The pandemic proved that the barriers to telehealth were never technical. They were regulatory. And once the regulations changed, adoption followed within weeks.
The critical question post-pandemic was whether these emergency waivers would become permanent. The answer has been mixed but largely positive. As of 2025, CMS has made telehealth reimbursement flexibilities permanent for behavioral health services and extended others through legislative action. State-level licensing compacts have expanded. The regulatory architecture built during the emergency is hardening into permanent infrastructure.
What Telehealth Actually Looks Like Now
The reality of telehealth in 2025 is more nuanced than the "doctor over video" vision. Virtual care has stratified into several distinct categories:
- Behavioral health remains the dominant telehealth use case. Mental health and therapy visits are still conducted virtually at rates exceeding 50% — a shift that dovetails with our analysis of digital mental health tools. The intimacy of therapy turns out to translate well to video.
- Chronic disease management has embraced virtual care for routine check-ins. Diabetes, hypertension, and medication management visits are frequently conducted remotely, supplemented by home monitoring devices.
- Urgent care and triage services have made virtual visits a first touchpoint, routing patients to in-person care when necessary.
- Specialty consults — particularly in areas with specialist shortages — use telehealth to connect patients in rural areas with urban specialists.
The Plateau
After the 2020 peak, telehealth usage declined as in-person care resumed. But it plateaued at a level dramatically higher than pre-pandemic. As of 2024, telehealth accounts for approximately 12-15% of all outpatient visits — down from the 38% peak, but roughly 15 times the pre-pandemic baseline.
This plateau reflects a natural equilibrium. Not every visit needs to be virtual, and not every visit needs to be in person. The healthcare system has found its balance point, and it's dramatically more virtual than before.
The Infrastructure Layer
The most lasting telehealth transformation may be invisible to patients. Behind the video visits, a new infrastructure layer has been built: remote patient monitoring devices, asynchronous messaging platforms, AI-assisted triage, and integrated electronic health records that connect virtual and in-person care.
This infrastructure is what makes telehealth durable. The video call is the visible surface; the data integration, reimbursement coding, and clinical workflow redesign are what make it a sustainable part of the system.
The Digital Divide Persists
Not everyone benefited equally. Telehealth adoption has been significantly lower among elderly patients, low-income populations, and rural communities — paradoxically, the groups that could benefit most. Broadband access remains a barrier, a challenge we examine in our analysis of broadband as essential infrastructure.
Language barriers, digital literacy, and the design of telehealth platforms themselves have all contributed to unequal access. The healthcare system accelerated, but it didn't accelerate for everyone.
What Comes Next
The next phase of telehealth evolution is likely to be less about video visits and more about continuous care. Wearable devices, ambient sensors, and AI-driven health monitoring promise to extend virtual care beyond scheduled appointments into always-on health tracking.

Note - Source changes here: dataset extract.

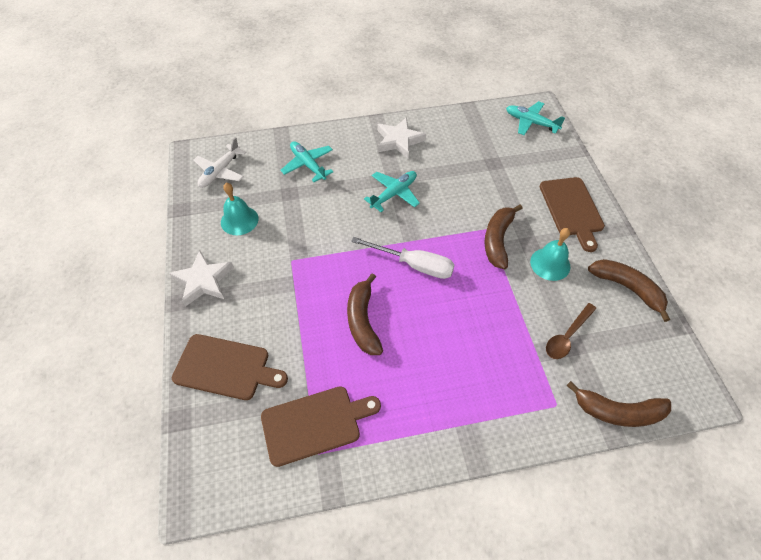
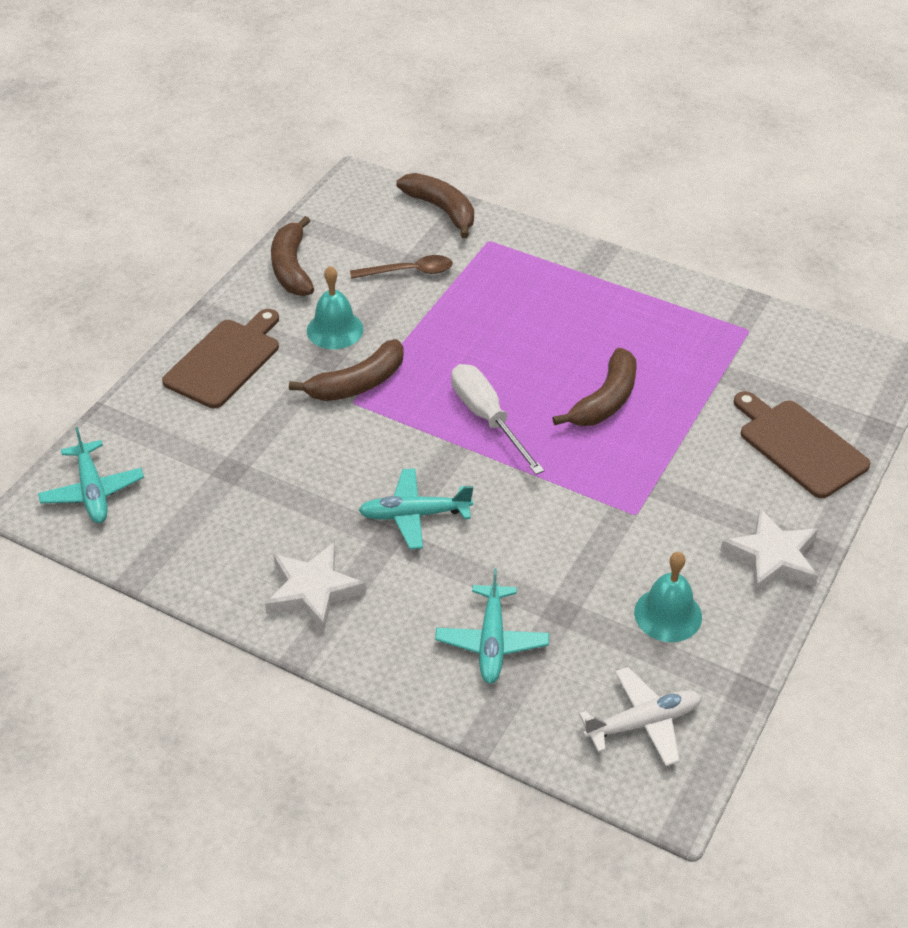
camera: 140 degrees left, 10 degrees down
brown cutting board [261,386,381,467] -> none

The mRNA platform technology that accelerated during the pandemic represents a parallel track — not telehealth per se, but part of the same digitization and acceleration of healthcare delivery. Together, these shifts suggest that the pandemic didn't just add a virtual channel to healthcare. It began a fundamental reengineering of how care is delivered.
Telehealth has its permanent residency. The work now is making sure it serves everyone — not just those with the broadband, devices, and digital literacy to use it.